How to search pubmed entrez API with Python and filter results by metadata
If you want to apply more filters to search results of Pubmed than given in their web interface, you might want to use the entrez API.
The following example shows how you can sort alphabetically by the journal the articles originally appeared in.

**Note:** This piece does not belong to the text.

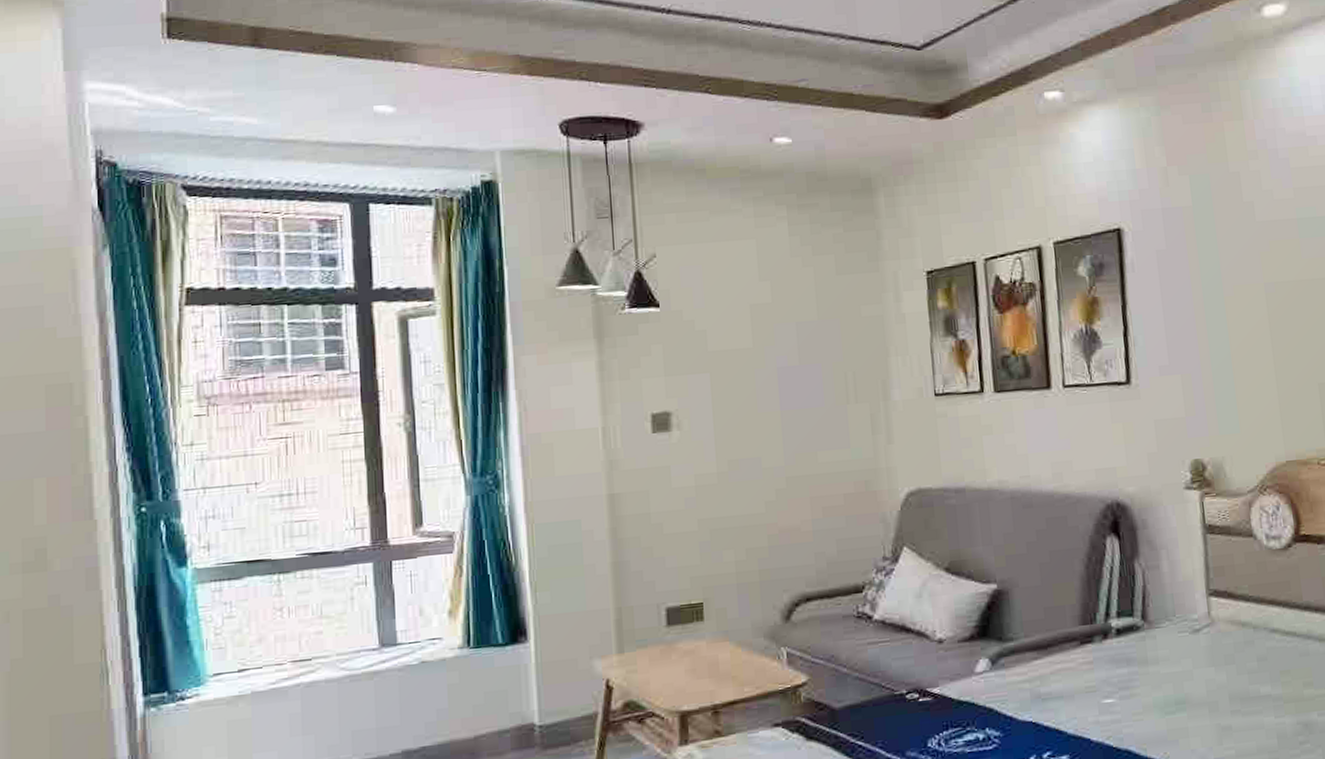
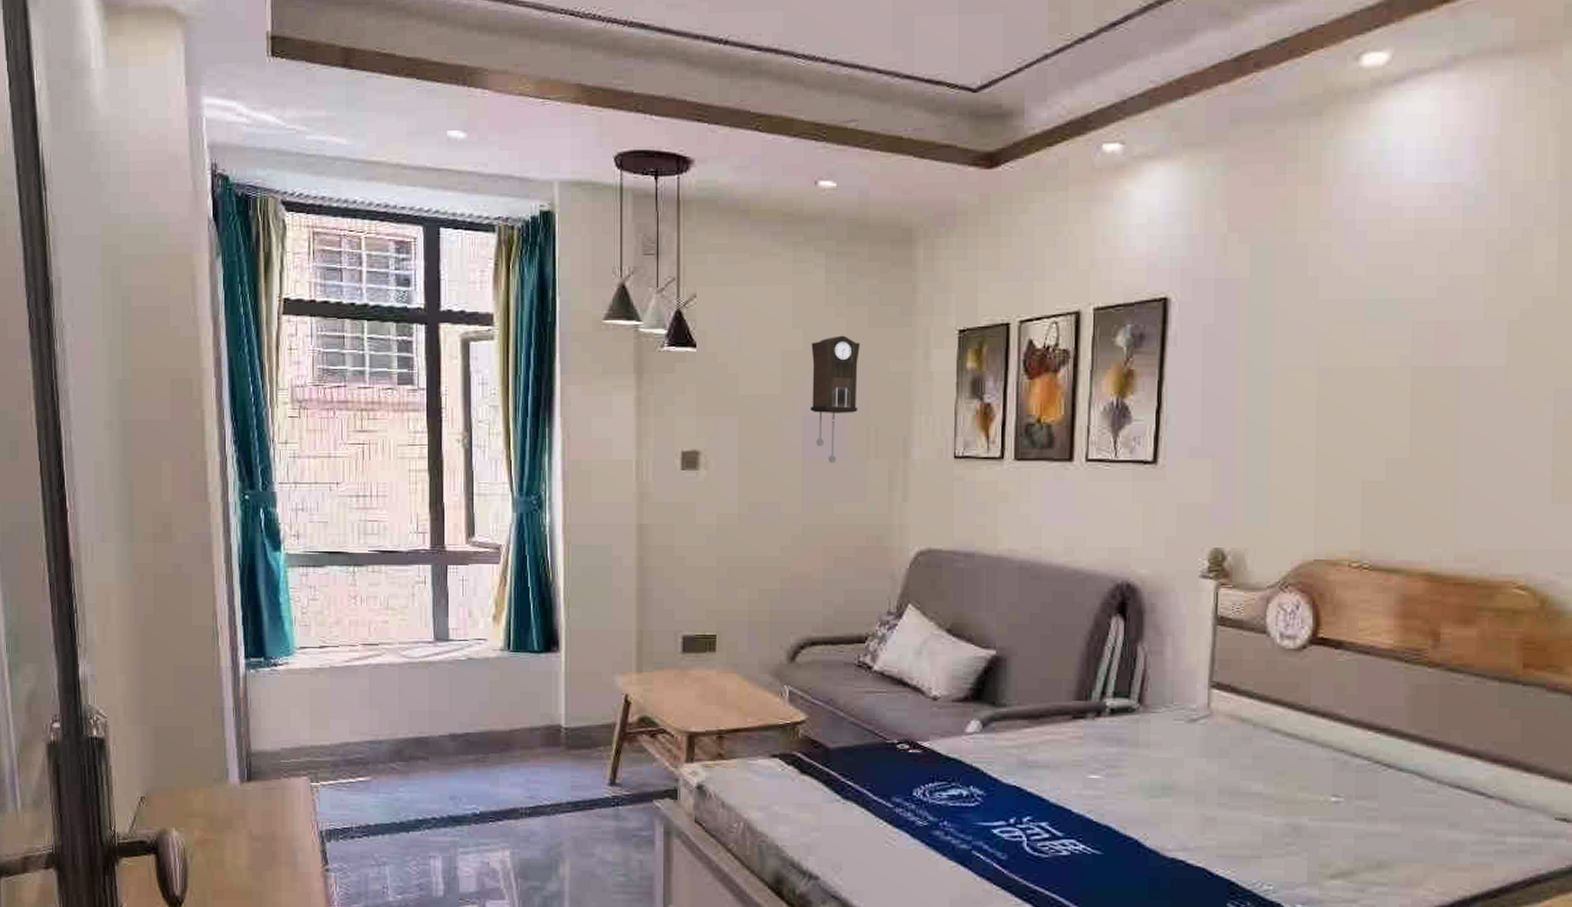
pendulum clock: none [779,284,833,412] -> present [811,335,861,463]

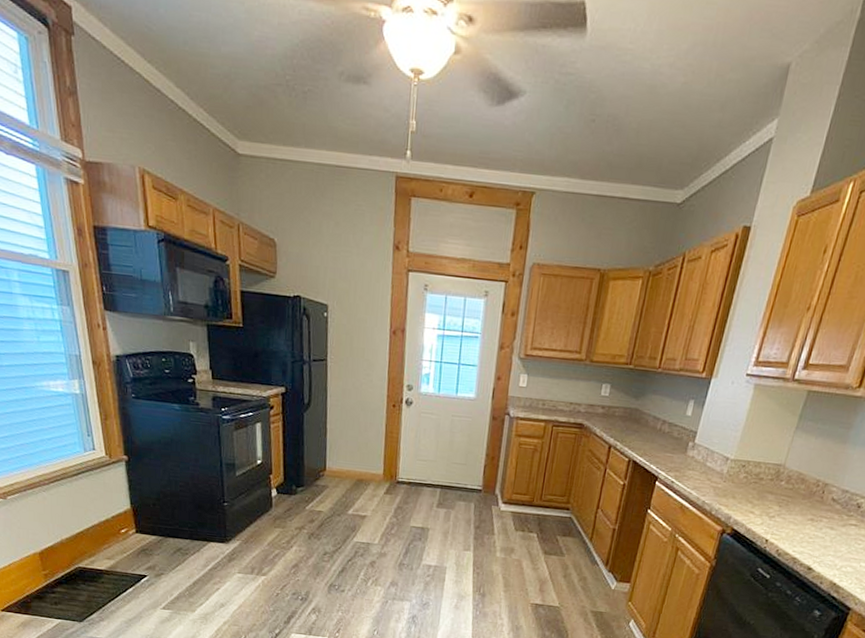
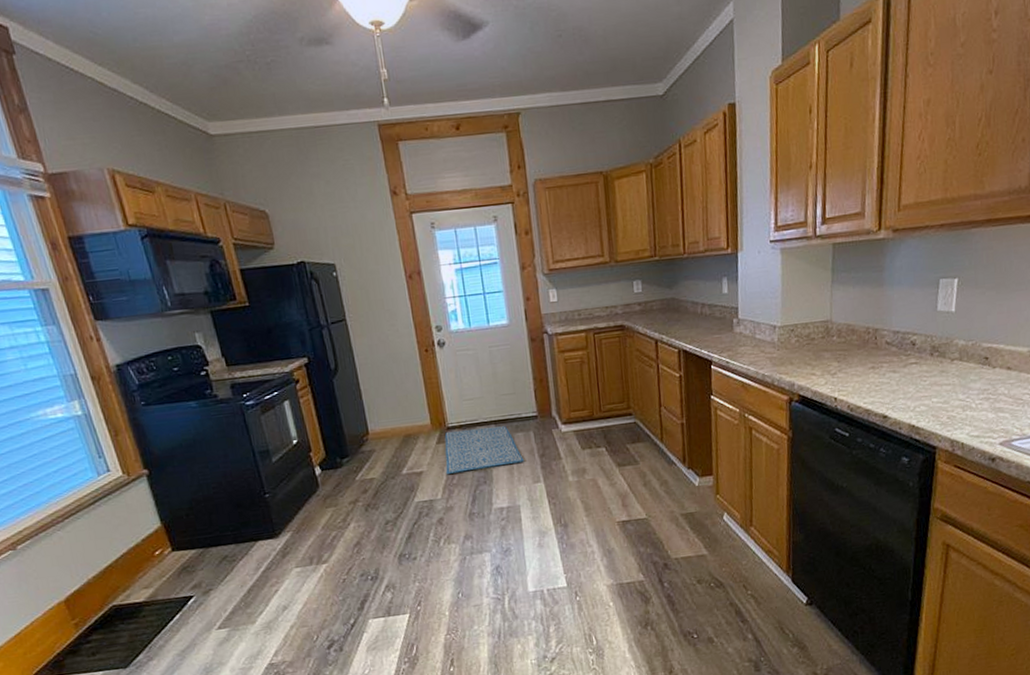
rug: none [387,485,460,529] -> present [444,426,524,474]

I would recommend processing the data in the .json format.
import requests
import json
db = 'pubmed'
domain = 'https://www.ncbi.nlm.nih.gov/entrez/eutils'
nresults = 10
query = "depression"
retmode='json'
# standard query
queryLinkSearch = f'{domain}/esearch.fcgi?db={db}&retmax={nresults}&retmode={retmode}&term={query}'
response = requests.get(queryLinkSearch)
pubmedJson = response.json()
results = []
for paperId in pubmedJson["esearchresult"]["idlist"]:
# metadata query
queryLinkSummary = f'{domain}/esummary.fcgi?db={db}&id={paperId}&retmode={retmode}'
results.append({'paperId': paperId, 'metadata': requests.get(queryLinkSummary).json()})
# check the journalnames
# print(results[-1]["metadata"]["result"][paperId]["fulljournalname"])
resultsSorted = sorted(results, key=lambda x: x["metadata"]["result"][x["paperId"]]["fulljournalname"])
with open('resultsSorted.json', 'w') as f:
json.dump(resultsSorted, f)